The purchase price was $80,000 and the house needed about $5,000 in repairs. I knew in good condition it would sell for at least $115,000. Unfortunately, I didn’t have enough cash to take the deal down. And, I had drawn a line in sand – no more hard money loans.
But, the great thing about lines in the sand is that they’re easy to erase.
This deal was too good to pass up, so I used hard money. 47 days later I sold the house and net $18,000 in profit after paying a $900 loan origination fee and 18% interest to the lender.
I’ve been using hard money ever since. Here’s why:
- With $100,000 cash and 75% leverage I can buy three $80,000 houses and still have $40,000 left over for improvements and holding costs.
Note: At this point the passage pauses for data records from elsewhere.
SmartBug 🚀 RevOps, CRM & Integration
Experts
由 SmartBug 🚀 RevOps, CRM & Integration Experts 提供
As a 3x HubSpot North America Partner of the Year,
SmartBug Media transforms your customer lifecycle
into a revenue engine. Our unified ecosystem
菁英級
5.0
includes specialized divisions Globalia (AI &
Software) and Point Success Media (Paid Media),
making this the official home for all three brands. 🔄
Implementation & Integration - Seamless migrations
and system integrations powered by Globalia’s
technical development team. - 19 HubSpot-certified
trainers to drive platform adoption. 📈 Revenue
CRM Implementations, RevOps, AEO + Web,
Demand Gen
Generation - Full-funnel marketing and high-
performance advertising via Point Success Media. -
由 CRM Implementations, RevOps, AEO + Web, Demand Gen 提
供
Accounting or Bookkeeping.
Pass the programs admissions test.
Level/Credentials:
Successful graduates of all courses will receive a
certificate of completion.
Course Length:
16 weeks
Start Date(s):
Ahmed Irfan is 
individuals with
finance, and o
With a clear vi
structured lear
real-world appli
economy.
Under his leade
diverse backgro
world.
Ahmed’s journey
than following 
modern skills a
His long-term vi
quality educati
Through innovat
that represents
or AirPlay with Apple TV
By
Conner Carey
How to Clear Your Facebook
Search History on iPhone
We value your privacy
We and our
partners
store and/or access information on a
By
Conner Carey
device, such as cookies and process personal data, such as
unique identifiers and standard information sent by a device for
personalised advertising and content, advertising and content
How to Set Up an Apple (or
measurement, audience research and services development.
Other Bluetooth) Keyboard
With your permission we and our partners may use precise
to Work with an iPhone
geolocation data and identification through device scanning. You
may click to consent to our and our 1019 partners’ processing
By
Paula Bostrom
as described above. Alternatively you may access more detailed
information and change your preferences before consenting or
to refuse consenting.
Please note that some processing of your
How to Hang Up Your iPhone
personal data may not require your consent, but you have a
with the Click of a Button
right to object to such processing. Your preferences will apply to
After closing I net $12,000 in profit for each property, a total of $36,000.
- With $100,000 cash and no leverage I buy one $80,000 house, have $20,000 left over for improvements and holding costs. After closing I net $18,000 in profit.
Of course, using leverage can be risky, and costly.
However, tying up all your cash on one deal can carry an equal amount of risk. You could break even, or worse lose money on that one deal. And while your cash is tied up in that one bad deal several other great ones pass you by.